Governor Adrian Orr was accused of a major flip-flop but told RNZ people should expect more cuts, to as low as 3 percent by the end of 2025.
"We are confident in both current and the near term outlook for consumer price inflation, we estimate it to be around 2.3 percent for the year ending this September quarter, the quarter we're currently in, and for it to remain near the midpoint our 2 percent target range over time."
That meant they could reduce the level of restraint, Orr said.
"We aren't actually stepping on the accelerator, we're actually just taking our foot off the brake."
RBNZ would then watch price setting behaviour closely over the coming months to determine the pace of future cuts, he said. But there would be further cuts.
"Our forecasts are for a reasonably aggressive series of interest rate cuts throughout the next calendar year. We finish around 3 percent for the Official Cash Rate by end 2025.
"We are comfortable easing but we don't want to let the bull back out of the paddock having taken so long to get it here."
Orr said net migration gains had been necessary to bolster labour market shortages, and consumer spending per capita was actually well down.
He also denied the government's policies to cut spending and provide tax cuts had any effect on its decision saying the effect of the government's budget was neutral.
There was a "very low risk" lower interest rates would re-inflate domestic inflation, but Orr said core inflation measures were all trending down.
And given the high number of mortgage holder on shorter fixed term rates, the cash should flow into people's pockets reasonably quickly, Orr said.
'No risk-less decision'
ANZ's chief economist Sharon Zollner told Morning Report the unusual nature of the recession meant the recovery could also be unusual.
She said Wednesday's cut proved the RBNZ was not afraid to change its mind and that whatever it did would have carried risk.
"Obviously the economy is in a pretty dark place at the moment.
"It's not all doom and gloom, thank goodness, we just have to hope that inflations got enough downward momentum that the Reserve Bank stays confident that it's going all the way to where it needs to be," she said.
"Now we're all watching the data closely to see how it goes from here."
Change in consumer confidence needed
Retail NZ chief executive Carolyn Young told Morning Report the move was good news for the sector which was struggling.
Though it would depend how long it took before people felt they had enough money to start spending, she said.
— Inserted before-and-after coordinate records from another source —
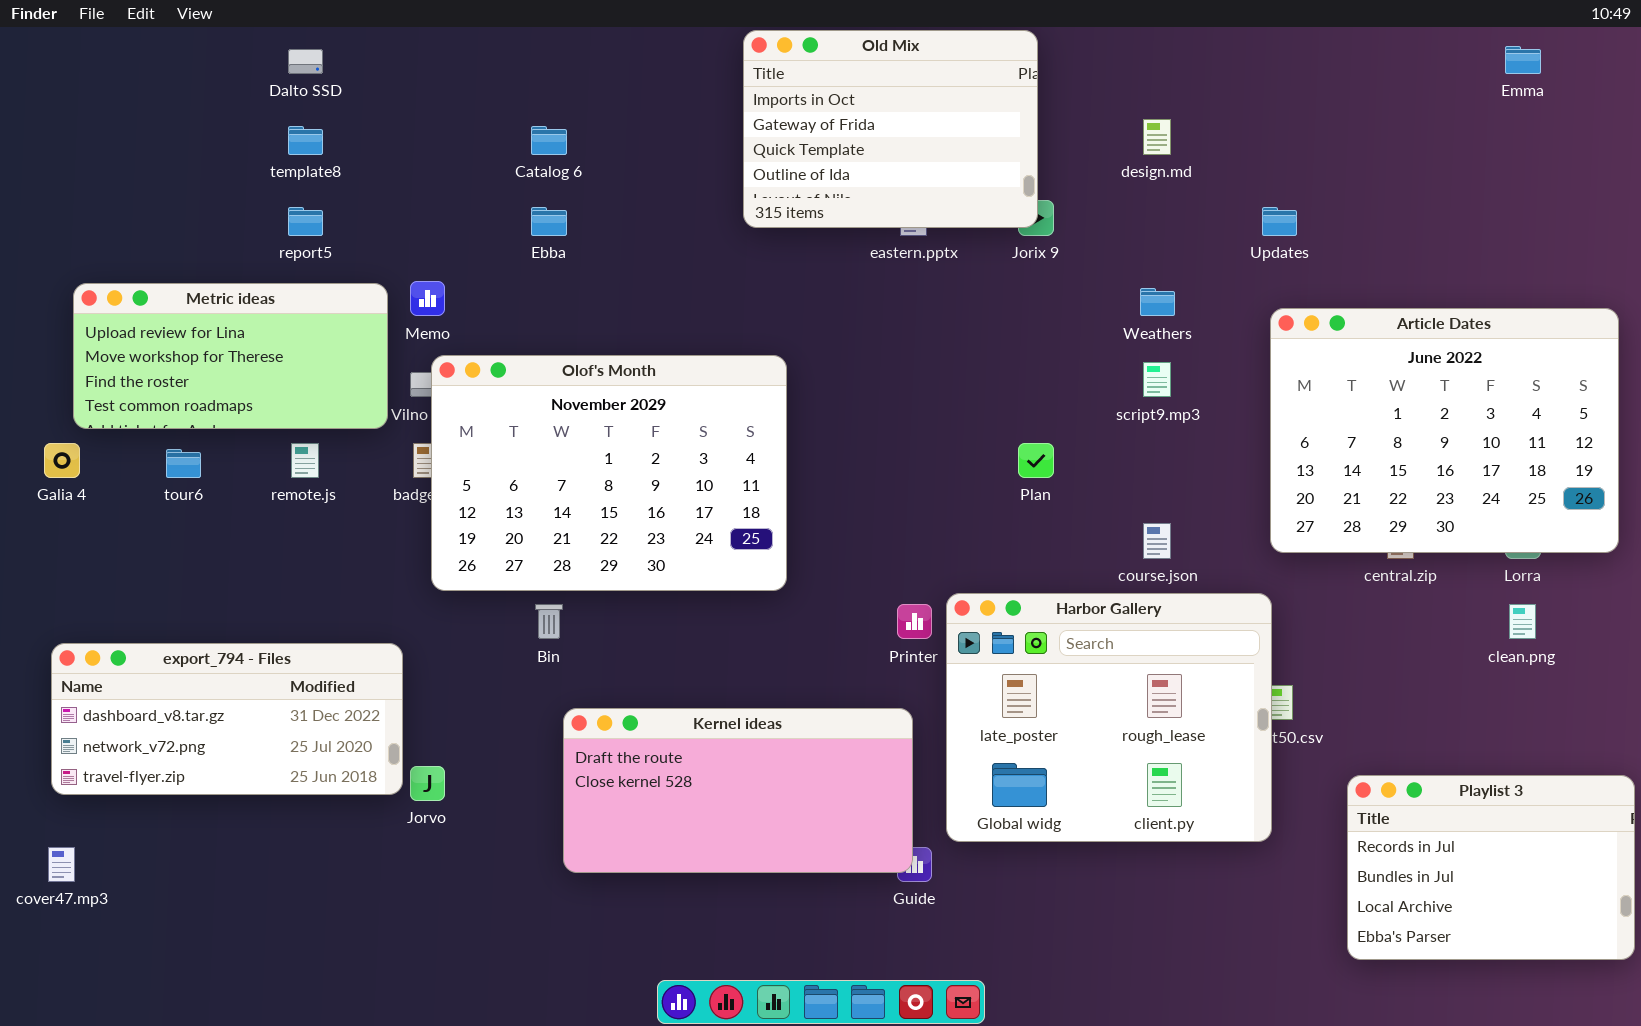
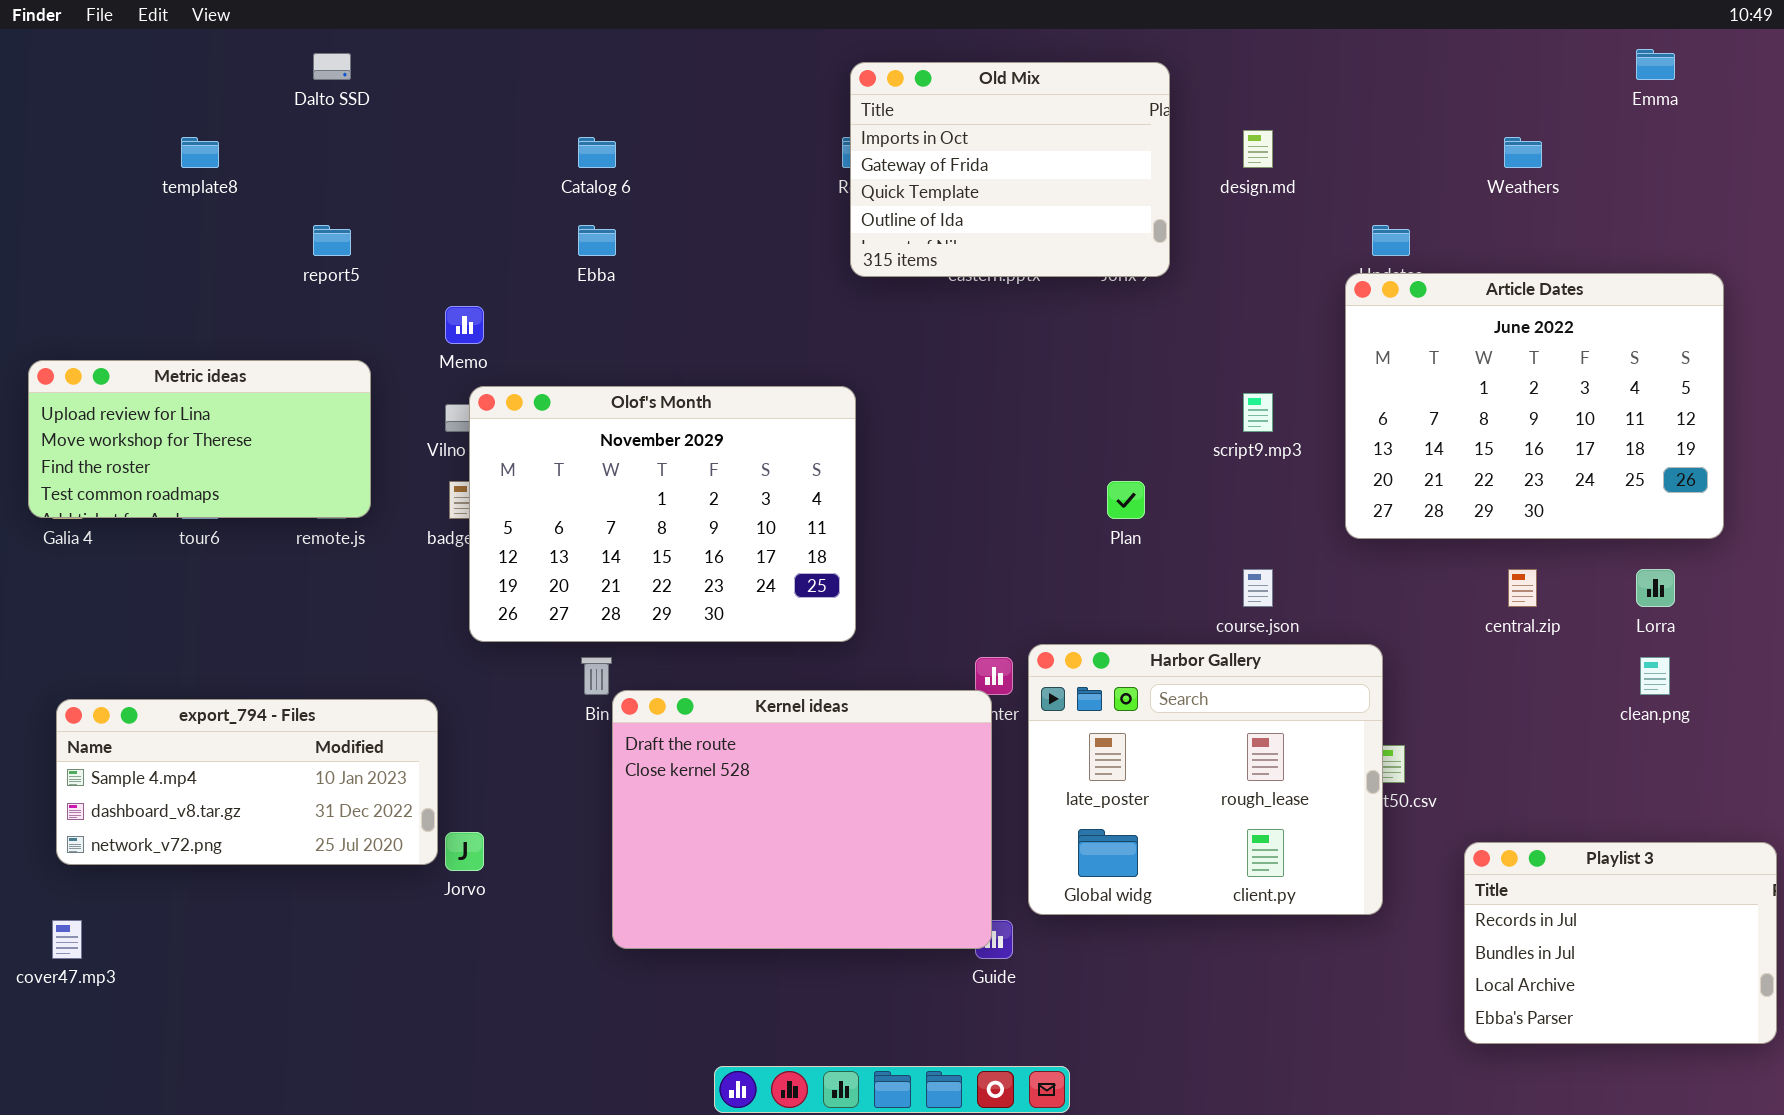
Old Mix: [743,30,1038,228] -> [850,62,1170,277], moved
template8: [288,126,323,155] -> [181,137,219,168], moved
Metric ideas: [73,283,388,429] -> [28,360,371,518], moved
Weathers: [1140,288,1175,316] -> [1504,137,1542,168], moved
Article Dates: [1270,308,1619,553] -> [1345,273,1724,539], moved
export_794 - Files: [51,643,403,795] -> [56,699,438,865], scrolled up 1 row
Kernel ideas: [563,708,913,873] -> [612,690,992,949], resized

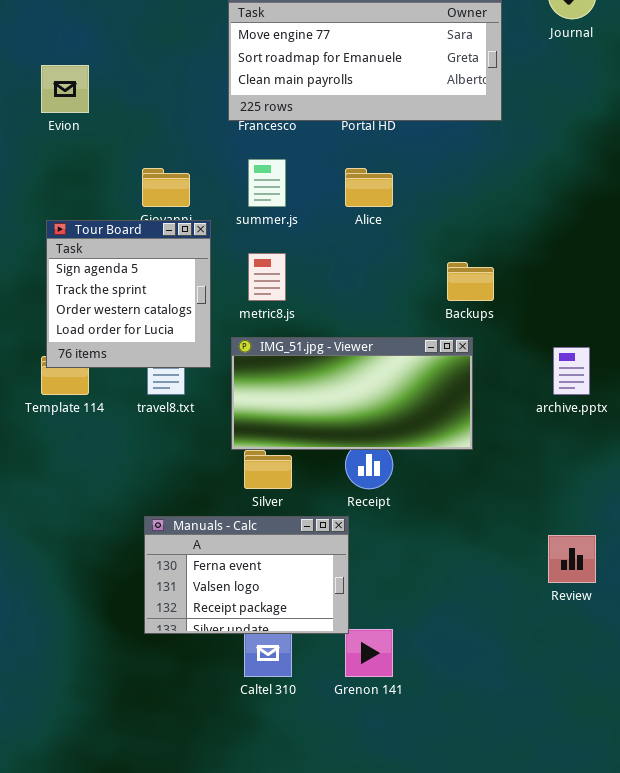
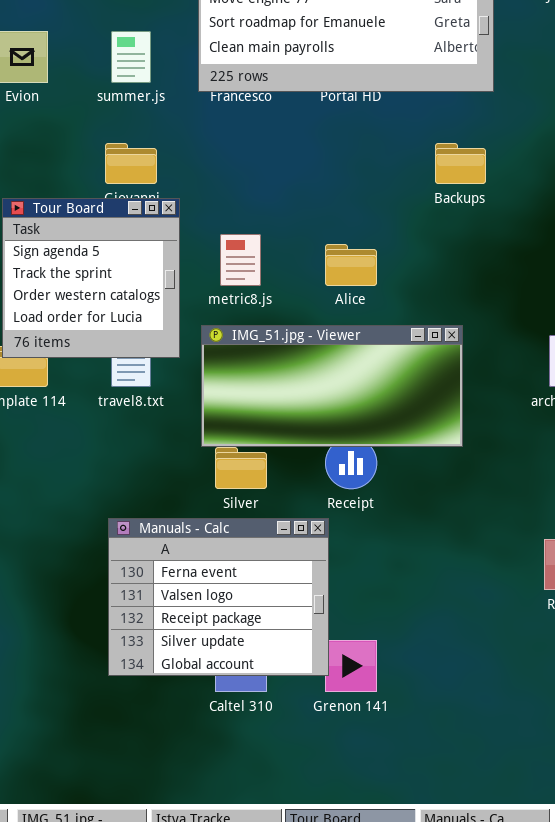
summer.js: [248,159,286,207] -> [111,31,151,83], moved
Alice: [345,168,393,207] -> [325,244,377,286], moved
Backups: [447,262,494,301] -> [435,143,486,184], moved
Manuals - Calc: [144,516,349,634] -> [108,518,329,676], resized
"We've started what we've needed to see which is a turn in the economy and looking for a change in the confidence of consumers and that's going to come through consumers having more funds in their pocket and being more confident about where the economy is heading.
"This is the first indicator of getting that turn around in that confidence," she said.
"Were hoping things turn around before the last quarter and we have a boost in the November/December period."